> **FRAGMENTO**
********************

Laura Muñoz (36) se quebró varias veces en las cuatro horas que duró su declaración ante la Justicia. Sentada frente al fiscal Carlos Rívolo, la esposa de Alejandro Vandenbroele –a quien había acusado de ser el testaferro del vicepresidente Amado Boudou– ratificó sus denuncias, aportó pruebas que corroboran su discurso y habló de la conflictiva relación que mantuvo con su marido. Ella sospechaba que Vandenbroele la engañaba. Y en la búsqueda de esas pruebas, se encontró con parte del material que ahora entregó a la Justicia y que conecta a su esposo con el “Boudougate”.

Rívolo viajó en secreto hasta Mendoza el viernes 24 de febrero para encontrarse con la arrepentida del caso y escucharla decir todo lo que sabe sobre las conexiones comerciales y personales entre su marido, Boudou y el tercero en esta historia, José María Núñez Carmona, amigo íntimo y socio comercial del vice en dos empresas del rubro inmobiliario. El fiscal se llevó en su maletín la información que le aportó Laura Muñoz: un CD de audio con conversaciones entre ella y Vandenbroele y documentos en los que aparecen datos sobre The Old Fund SA, la sociedad controlante de la ex Ciccone.

********************

> **REGISTROS DE DATOS**
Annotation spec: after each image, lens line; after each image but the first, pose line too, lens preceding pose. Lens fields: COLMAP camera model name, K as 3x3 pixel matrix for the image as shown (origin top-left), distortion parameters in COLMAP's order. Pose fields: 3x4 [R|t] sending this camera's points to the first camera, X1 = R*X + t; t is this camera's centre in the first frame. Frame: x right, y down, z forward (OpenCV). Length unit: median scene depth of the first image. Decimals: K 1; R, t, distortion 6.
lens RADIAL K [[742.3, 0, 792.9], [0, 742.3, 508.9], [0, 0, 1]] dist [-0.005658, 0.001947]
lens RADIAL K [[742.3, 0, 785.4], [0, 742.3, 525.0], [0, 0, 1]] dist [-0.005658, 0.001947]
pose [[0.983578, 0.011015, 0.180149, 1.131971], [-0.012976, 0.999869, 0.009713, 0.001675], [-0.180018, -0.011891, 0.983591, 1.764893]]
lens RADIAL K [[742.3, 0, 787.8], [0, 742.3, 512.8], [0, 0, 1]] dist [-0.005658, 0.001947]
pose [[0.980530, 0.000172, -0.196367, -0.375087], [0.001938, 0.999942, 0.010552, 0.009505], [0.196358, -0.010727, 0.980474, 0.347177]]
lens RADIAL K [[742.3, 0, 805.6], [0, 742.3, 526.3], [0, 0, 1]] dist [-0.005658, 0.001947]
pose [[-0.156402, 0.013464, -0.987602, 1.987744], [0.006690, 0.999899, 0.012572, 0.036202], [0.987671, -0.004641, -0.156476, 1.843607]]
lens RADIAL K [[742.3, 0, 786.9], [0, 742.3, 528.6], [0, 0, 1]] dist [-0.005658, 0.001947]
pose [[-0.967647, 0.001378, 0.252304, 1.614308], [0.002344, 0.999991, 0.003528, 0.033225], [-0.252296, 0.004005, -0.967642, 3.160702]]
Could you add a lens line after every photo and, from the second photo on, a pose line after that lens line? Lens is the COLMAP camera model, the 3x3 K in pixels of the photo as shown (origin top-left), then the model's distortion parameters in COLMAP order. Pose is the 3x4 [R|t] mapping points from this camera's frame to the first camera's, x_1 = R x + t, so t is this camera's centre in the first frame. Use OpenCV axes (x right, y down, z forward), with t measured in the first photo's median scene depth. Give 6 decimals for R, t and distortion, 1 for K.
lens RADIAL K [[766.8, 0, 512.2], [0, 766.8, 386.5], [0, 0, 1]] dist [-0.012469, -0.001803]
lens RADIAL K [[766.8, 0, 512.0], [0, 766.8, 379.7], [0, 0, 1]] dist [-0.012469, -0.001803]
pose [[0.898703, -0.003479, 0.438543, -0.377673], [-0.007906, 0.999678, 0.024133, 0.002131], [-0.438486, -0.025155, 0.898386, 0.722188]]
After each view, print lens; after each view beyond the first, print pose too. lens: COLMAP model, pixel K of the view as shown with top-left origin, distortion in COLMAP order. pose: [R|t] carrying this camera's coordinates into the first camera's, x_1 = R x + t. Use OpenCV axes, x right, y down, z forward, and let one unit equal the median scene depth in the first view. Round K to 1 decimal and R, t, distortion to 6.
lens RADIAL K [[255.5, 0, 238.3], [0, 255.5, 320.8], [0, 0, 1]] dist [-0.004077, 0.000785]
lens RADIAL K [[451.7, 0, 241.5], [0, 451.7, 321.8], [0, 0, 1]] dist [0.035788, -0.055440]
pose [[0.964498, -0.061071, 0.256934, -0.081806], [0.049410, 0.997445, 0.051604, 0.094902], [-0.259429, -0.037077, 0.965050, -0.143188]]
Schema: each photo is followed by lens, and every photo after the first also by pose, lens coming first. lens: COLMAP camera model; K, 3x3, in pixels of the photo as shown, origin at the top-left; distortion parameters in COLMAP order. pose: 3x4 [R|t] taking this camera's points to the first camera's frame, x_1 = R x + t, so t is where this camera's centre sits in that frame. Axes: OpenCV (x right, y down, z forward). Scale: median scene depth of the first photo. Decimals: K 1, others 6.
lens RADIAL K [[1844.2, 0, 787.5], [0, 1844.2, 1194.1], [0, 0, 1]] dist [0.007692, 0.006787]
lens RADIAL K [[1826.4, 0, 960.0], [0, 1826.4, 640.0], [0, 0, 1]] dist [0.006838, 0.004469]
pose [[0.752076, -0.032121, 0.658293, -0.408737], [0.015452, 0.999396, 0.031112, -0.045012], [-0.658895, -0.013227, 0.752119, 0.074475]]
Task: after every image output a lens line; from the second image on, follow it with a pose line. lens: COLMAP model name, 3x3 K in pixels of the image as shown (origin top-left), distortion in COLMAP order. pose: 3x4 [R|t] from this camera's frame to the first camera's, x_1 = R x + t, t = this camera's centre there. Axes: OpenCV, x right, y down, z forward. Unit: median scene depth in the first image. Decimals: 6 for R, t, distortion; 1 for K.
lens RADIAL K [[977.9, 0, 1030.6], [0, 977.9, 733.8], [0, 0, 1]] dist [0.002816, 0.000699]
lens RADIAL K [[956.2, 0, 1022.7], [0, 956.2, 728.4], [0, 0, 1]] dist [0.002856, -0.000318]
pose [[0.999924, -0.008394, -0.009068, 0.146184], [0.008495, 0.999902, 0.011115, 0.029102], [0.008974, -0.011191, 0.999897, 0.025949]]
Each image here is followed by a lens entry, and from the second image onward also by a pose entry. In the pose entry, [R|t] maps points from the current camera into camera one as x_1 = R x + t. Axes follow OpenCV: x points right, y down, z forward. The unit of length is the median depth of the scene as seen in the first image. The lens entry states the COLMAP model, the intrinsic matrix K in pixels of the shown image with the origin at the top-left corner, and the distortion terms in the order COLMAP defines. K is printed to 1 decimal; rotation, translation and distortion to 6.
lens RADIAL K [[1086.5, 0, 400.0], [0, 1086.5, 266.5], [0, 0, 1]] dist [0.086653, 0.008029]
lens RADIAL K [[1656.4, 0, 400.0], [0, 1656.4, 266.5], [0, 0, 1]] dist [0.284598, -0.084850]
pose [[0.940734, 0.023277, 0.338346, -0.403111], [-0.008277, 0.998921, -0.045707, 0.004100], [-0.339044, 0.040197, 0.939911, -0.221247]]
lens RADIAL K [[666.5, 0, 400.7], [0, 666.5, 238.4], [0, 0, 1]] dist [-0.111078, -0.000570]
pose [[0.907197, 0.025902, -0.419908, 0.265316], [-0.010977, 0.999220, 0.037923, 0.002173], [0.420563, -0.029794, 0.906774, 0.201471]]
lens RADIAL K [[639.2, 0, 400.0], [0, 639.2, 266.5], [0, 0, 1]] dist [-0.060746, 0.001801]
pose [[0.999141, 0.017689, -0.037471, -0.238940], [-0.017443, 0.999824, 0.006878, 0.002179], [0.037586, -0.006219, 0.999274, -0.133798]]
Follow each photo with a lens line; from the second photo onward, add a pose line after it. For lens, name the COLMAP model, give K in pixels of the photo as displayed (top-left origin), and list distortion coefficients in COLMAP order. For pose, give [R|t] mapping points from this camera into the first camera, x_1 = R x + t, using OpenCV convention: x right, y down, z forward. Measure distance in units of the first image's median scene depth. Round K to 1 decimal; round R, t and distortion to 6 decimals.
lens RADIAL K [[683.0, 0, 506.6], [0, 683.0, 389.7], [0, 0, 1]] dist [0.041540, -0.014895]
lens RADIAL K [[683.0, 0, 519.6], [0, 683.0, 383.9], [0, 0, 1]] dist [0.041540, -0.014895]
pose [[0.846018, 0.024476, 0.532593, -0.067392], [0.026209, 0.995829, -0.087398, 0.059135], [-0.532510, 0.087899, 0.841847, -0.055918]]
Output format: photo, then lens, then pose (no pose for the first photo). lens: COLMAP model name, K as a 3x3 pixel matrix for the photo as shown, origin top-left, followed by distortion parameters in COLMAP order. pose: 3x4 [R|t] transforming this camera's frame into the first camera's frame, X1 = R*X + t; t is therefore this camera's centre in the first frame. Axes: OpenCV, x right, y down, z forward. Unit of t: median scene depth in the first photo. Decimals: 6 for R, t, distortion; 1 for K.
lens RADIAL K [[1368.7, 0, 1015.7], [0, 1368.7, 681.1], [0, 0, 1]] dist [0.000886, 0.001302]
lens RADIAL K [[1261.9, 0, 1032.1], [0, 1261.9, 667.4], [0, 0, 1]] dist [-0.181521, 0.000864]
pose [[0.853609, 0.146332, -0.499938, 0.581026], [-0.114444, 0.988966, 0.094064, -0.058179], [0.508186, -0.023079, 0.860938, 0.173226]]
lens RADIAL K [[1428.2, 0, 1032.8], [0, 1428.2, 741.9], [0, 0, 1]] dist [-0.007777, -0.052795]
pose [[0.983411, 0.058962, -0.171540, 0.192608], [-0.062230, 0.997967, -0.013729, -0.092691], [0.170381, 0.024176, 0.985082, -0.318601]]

********************

> **REQUISITOS DE LA TAREA**
Sigue escribiendo el fragmento sobre la declaración de Laura Muñoz a partir de su última oración. Los registros no tienen nada que ver con el fragmento.

> **RESPUESTA A CONTINUACIÓN**
Pruebas

El audio que aportó Muñoz a la Justicia dura una hora y media. Son conversaciones con su marido en la que discuten sobre la pareja y el régimen de visita de su hija. La arrepentida grabó esos diálogos que hoy están incorporados al expediente que tramita el juez federal Daniel Rafecas y que investiga a Boudou por los supuestos delitos de lavado de dinero y negociaciones incompatibles con la función pública. En algunos tramos, Muñoz lo acusa de no cumplir con las visitas que habían acordado. Pero entre los reclamos y discusiones maritales se mezcla información importante para la causa que investiga Rívolo. En un tramo del audio, Muñoz le pregunta a su marido qué pasó con los negocios de los que él le había hablado junto a “Nariga” Núñez Carmona y Boudou. Vandenbroele se queda en silencio, la escucha y nunca niega la información. Es más, por momentos acepta que aún siguen en marcha.